WORK ITEM —
Below are records; work out how many of their lines contain the word "KiCad" and reply with the number only.

[Hardware project source files]
= = = =

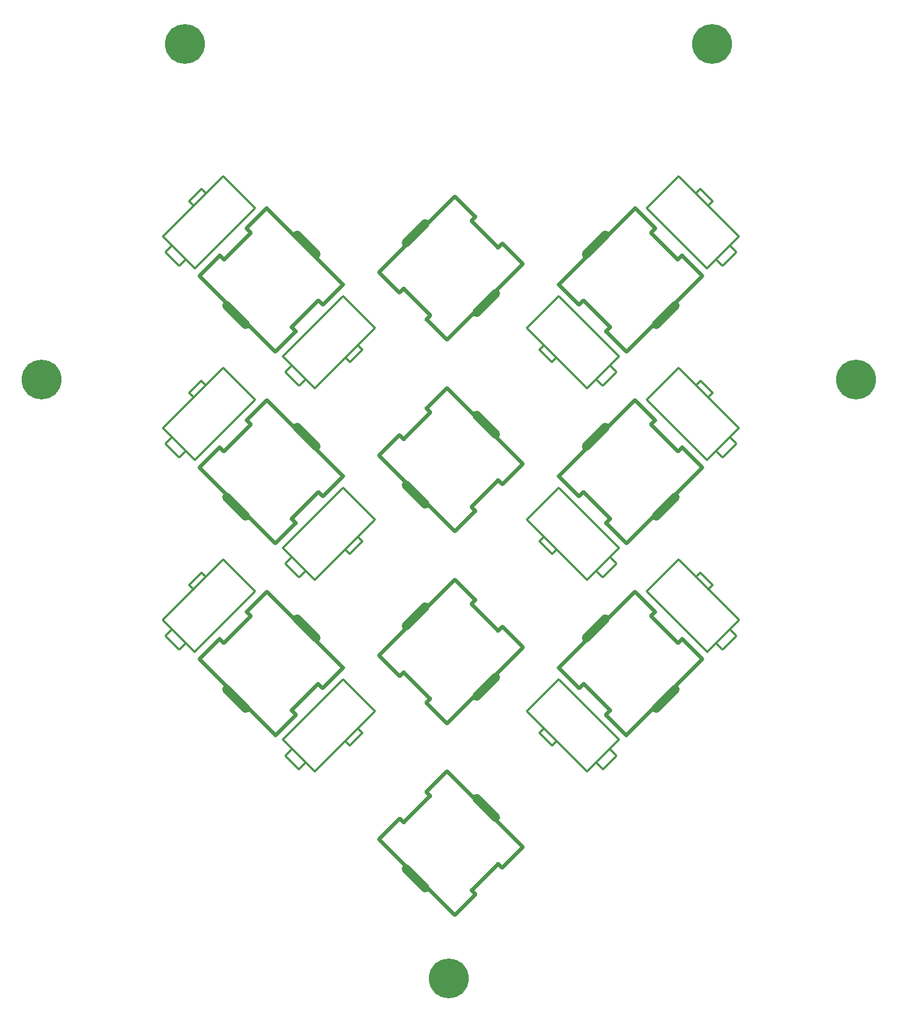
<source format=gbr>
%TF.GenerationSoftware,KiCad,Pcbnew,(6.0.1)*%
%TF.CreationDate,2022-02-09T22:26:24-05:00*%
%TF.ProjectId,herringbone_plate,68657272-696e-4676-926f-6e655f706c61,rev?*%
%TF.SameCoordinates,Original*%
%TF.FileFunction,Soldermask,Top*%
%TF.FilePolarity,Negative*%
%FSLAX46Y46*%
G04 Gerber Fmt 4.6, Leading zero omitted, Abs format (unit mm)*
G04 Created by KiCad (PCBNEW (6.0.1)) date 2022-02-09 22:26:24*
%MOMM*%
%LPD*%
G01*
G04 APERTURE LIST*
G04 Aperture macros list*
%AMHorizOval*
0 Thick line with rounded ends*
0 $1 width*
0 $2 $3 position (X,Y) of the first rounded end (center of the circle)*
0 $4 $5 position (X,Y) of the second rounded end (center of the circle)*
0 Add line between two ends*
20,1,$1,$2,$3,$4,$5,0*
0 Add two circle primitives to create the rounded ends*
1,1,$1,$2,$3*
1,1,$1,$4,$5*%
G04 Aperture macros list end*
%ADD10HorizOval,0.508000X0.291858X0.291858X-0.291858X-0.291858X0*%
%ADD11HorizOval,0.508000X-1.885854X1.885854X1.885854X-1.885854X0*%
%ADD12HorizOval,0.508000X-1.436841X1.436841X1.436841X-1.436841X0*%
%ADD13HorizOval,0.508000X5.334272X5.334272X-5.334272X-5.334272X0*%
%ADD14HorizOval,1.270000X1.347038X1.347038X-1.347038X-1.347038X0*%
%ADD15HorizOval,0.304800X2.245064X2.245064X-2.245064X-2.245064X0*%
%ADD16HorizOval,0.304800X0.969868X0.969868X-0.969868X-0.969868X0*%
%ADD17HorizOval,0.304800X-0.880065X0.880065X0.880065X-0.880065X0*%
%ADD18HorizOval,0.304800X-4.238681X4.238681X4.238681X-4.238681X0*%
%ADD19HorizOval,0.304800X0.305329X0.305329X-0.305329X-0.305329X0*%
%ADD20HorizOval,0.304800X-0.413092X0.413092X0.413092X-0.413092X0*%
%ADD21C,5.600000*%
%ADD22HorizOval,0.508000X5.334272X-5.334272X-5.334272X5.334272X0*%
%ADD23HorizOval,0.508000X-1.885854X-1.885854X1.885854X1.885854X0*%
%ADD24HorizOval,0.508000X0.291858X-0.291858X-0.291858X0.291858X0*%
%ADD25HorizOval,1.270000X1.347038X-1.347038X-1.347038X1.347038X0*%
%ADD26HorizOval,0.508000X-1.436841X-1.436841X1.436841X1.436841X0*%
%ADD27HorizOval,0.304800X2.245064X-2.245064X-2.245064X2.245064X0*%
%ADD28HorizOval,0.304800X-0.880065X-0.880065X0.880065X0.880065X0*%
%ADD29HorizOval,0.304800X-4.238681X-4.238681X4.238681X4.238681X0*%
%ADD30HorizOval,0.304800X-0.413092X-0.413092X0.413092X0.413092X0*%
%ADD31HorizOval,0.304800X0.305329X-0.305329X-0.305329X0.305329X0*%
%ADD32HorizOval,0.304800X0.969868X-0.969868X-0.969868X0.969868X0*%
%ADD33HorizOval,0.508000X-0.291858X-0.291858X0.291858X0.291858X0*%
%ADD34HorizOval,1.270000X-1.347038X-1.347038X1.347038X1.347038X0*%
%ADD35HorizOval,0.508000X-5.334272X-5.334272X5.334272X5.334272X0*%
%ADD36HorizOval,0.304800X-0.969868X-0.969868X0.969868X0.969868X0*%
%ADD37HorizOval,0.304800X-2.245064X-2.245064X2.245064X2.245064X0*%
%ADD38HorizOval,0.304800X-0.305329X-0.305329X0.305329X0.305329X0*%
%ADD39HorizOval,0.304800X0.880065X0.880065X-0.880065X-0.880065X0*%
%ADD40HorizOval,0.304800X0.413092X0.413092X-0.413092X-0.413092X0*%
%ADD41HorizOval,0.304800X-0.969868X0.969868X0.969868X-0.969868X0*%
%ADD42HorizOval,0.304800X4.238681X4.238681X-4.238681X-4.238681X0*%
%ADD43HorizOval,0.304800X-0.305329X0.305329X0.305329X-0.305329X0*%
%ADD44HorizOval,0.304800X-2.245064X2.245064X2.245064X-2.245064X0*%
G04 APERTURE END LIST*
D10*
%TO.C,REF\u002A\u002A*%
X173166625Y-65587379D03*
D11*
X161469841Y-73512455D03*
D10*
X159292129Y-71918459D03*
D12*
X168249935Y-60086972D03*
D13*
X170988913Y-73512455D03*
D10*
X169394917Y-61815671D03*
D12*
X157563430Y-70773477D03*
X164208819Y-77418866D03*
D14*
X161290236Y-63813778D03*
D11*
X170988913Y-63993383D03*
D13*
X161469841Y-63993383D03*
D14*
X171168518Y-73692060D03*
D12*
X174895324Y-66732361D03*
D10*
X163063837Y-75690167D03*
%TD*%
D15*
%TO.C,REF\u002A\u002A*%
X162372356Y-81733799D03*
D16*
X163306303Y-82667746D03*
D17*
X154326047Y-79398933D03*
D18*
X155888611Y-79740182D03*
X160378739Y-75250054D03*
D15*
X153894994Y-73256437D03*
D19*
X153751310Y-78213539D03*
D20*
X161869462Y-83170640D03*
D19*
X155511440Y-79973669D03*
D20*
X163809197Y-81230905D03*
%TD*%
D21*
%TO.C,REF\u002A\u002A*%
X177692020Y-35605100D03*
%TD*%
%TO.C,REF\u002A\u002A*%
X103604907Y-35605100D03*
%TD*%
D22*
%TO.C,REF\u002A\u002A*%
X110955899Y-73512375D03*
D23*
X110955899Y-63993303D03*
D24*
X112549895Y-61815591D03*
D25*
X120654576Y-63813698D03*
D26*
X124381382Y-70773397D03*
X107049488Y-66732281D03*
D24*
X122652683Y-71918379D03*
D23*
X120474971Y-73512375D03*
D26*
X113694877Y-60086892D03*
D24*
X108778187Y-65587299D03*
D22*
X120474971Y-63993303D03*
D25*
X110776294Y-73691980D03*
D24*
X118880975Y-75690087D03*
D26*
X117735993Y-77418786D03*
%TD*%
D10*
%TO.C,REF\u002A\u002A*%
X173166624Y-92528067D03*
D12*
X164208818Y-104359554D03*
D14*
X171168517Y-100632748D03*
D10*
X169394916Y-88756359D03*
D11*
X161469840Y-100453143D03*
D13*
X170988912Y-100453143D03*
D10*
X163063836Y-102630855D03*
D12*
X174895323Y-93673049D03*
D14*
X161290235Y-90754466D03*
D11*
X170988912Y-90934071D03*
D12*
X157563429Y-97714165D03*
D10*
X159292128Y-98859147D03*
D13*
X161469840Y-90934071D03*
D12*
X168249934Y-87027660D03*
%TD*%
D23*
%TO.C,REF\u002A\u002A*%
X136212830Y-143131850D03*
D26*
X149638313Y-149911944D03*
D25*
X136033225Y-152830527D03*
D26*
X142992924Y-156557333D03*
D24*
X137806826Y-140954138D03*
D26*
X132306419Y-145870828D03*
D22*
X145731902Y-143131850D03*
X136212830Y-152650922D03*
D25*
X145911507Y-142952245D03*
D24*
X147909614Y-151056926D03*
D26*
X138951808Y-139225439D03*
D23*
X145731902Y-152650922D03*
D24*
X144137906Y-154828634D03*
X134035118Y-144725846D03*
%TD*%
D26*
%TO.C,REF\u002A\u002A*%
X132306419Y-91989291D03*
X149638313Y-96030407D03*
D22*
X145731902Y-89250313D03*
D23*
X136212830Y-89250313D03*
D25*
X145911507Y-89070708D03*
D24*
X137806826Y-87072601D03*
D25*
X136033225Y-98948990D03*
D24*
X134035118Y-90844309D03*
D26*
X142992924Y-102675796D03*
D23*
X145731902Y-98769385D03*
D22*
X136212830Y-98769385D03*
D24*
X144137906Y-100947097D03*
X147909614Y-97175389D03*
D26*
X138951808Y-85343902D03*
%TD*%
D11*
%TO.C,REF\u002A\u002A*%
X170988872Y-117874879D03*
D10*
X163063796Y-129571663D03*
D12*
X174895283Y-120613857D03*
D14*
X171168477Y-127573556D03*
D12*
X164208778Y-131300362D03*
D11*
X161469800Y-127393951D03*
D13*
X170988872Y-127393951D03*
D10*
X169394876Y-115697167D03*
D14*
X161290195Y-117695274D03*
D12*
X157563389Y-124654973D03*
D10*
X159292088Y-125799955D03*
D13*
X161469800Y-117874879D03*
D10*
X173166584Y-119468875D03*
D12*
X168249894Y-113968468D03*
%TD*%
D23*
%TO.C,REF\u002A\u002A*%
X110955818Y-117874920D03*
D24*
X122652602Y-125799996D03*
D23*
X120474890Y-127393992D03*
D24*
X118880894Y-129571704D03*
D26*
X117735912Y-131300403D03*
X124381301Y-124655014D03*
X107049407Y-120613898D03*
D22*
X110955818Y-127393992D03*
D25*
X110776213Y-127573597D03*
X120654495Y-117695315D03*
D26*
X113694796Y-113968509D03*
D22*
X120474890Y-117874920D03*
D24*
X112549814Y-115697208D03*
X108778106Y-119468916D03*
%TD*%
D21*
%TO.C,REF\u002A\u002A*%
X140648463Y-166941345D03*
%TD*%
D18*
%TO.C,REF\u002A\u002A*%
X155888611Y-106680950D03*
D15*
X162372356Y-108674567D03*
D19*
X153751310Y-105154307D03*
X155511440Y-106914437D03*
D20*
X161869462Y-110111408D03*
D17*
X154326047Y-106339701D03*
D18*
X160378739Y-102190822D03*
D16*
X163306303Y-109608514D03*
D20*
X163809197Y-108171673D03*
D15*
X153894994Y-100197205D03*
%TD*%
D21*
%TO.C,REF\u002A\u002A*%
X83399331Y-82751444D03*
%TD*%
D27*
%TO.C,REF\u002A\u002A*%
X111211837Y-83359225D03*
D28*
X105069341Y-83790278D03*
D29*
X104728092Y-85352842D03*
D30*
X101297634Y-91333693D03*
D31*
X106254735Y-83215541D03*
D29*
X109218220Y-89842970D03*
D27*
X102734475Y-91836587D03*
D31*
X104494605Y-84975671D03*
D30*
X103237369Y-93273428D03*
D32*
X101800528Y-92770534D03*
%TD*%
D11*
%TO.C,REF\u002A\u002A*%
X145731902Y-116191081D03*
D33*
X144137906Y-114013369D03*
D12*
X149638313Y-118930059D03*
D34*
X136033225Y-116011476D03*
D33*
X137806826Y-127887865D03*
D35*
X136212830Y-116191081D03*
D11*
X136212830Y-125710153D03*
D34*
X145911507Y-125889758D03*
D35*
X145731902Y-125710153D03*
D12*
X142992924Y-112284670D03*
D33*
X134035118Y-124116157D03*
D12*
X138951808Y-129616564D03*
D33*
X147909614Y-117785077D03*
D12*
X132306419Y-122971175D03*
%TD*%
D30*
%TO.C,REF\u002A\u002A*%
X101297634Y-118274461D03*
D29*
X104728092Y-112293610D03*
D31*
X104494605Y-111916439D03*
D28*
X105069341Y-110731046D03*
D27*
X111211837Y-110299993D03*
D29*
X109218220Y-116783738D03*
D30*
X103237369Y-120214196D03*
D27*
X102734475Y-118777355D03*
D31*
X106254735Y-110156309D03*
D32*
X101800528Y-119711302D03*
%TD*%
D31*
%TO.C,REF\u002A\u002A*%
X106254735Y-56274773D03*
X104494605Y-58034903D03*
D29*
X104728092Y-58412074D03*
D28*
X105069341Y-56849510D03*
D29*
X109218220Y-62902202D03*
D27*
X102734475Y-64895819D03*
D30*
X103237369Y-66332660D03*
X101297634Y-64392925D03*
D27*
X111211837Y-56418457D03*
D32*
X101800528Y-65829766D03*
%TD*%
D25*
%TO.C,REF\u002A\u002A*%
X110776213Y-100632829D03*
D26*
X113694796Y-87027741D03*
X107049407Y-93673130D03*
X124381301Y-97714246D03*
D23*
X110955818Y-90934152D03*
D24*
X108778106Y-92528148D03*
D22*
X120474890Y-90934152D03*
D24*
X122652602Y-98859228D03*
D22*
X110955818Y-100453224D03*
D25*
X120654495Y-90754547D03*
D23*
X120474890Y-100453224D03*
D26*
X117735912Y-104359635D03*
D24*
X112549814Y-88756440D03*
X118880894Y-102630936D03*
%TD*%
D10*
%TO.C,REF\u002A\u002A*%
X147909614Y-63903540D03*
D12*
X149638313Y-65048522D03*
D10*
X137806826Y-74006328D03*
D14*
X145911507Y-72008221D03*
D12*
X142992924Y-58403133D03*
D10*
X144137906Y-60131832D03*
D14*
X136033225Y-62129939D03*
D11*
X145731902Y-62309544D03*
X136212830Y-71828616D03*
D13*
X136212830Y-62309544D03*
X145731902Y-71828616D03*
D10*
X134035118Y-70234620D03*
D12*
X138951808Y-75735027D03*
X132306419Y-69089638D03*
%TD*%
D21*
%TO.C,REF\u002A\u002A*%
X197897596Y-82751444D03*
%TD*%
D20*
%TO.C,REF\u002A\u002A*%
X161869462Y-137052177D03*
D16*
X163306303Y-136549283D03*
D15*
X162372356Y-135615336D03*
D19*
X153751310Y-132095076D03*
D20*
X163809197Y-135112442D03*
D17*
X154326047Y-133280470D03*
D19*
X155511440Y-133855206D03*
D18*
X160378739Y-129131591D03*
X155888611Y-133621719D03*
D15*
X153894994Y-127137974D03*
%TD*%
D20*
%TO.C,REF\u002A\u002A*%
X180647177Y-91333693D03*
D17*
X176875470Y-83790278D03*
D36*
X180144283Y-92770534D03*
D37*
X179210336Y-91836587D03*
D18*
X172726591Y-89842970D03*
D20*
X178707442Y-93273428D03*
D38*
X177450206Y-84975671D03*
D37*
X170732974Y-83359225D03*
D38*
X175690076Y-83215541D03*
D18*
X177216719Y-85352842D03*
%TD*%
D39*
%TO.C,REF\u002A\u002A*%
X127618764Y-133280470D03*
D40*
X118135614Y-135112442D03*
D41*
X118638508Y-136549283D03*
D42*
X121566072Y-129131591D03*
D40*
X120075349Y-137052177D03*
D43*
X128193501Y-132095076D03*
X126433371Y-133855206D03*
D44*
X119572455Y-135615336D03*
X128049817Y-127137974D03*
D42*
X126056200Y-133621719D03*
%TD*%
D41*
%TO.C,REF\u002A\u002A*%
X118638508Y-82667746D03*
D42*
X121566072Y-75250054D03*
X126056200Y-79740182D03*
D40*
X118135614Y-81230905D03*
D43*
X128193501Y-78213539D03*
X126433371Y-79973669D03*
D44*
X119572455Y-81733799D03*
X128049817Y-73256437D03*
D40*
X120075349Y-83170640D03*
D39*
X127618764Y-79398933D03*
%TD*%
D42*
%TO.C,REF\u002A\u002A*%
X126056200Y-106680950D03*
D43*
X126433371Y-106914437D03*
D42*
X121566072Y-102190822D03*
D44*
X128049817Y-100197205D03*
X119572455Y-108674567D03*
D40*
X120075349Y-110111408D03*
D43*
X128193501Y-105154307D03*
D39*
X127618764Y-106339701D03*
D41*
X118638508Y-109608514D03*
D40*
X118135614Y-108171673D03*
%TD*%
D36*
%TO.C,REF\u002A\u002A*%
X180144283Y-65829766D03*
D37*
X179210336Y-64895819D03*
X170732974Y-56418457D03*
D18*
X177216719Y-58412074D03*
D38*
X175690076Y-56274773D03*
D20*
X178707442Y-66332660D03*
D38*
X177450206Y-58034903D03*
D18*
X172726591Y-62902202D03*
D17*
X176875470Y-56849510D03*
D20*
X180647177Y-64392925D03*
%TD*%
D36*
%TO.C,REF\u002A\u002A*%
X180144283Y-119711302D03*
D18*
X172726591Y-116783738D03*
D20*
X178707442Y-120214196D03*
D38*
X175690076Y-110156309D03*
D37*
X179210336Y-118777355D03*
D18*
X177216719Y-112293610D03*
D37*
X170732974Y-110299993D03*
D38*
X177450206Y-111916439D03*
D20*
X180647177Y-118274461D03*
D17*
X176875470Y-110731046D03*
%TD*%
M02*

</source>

= = = =

RESPONSE TO THE TASK —
2